UNIVERSITY PARK, Pa. – Gopal Balachandran, assistant professor of clinical law at Penn State Law in University Park, was among several faculty members to be interviewed for 'HumIn Focus – Incarceration in America,' an episode that airs Feb. 6 at 6 p.m. on WPSU-TV as part of an educational web series produced by the Humanities Institute at Penn State.

Balachandran is director of Penn State Law’s externships program and co-director of the school’s Indigent Criminal Justice Practicum (ICJP), for which he oversees the criminal appellate/post-conviction track that enables students to represent indigent defendants at appellate and post-conviction proceedings. ICJP students represent defendants in trial and appellate courts as well as at state prisons.

“As a society we must recognize a person’s capacity to make mistakes but also their capacity for change,” said Balachandran, whose ICJP students have advocated for broader changes in the criminal justice system through the filing of amicus briefs.

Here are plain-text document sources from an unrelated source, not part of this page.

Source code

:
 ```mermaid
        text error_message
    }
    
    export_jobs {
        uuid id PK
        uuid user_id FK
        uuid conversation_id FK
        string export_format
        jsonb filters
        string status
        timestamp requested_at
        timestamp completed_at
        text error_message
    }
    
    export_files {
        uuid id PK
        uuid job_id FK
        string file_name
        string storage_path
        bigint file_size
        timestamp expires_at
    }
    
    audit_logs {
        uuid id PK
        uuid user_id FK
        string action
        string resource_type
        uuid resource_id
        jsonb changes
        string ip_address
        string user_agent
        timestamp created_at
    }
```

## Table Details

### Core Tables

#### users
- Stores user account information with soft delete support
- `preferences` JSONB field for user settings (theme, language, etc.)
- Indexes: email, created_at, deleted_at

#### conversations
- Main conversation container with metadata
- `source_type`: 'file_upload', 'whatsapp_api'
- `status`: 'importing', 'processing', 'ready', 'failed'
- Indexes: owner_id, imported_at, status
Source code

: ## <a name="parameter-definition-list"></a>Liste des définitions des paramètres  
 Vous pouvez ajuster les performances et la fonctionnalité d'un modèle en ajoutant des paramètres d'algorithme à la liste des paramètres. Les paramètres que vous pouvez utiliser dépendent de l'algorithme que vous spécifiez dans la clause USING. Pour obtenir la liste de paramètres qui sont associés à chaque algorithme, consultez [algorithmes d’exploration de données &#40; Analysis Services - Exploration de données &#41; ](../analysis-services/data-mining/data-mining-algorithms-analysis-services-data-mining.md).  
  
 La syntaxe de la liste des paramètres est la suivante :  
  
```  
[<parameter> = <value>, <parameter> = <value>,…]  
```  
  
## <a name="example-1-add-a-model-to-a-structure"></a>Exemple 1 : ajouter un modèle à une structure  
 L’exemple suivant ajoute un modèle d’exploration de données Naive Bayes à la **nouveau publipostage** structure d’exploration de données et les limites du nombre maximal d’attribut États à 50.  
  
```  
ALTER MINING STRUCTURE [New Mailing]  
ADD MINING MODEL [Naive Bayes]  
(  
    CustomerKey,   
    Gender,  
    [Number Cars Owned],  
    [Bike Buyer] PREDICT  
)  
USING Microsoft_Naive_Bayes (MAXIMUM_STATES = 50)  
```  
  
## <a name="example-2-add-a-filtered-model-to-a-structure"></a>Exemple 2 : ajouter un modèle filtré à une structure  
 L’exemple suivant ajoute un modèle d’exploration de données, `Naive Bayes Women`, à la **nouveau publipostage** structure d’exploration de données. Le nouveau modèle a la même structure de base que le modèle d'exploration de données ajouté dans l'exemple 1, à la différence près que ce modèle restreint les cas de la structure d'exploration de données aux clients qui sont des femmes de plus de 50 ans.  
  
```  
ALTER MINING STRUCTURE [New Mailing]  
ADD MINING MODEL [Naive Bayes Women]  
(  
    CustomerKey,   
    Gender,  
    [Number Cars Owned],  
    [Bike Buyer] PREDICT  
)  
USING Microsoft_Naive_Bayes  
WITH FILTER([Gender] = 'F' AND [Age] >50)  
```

“We need to recognize that there are people in prison who are serving more time than is moral, often through sentencing that lacks deterrent value,” he said.

Balachandran was one of several Penn State faculty interviewed for the mass incarceration episode. He added that through the clinical experience in the ICJP, students frequently talk with and meet with clients convicted of serious crimes, which provides them with “a window into their shared humanity,” as they examine factors – like mental illness, addiction, and poverty – that contribute to criminal behavior.  

Through experiential learning like the ICJP, students work on pardon applications for people whose criminal records continue to deny them opportunities with jobs, careers, education, credit, housing, and even volunteerism. Students are currently involved in starting a Pardon Project in Centre County.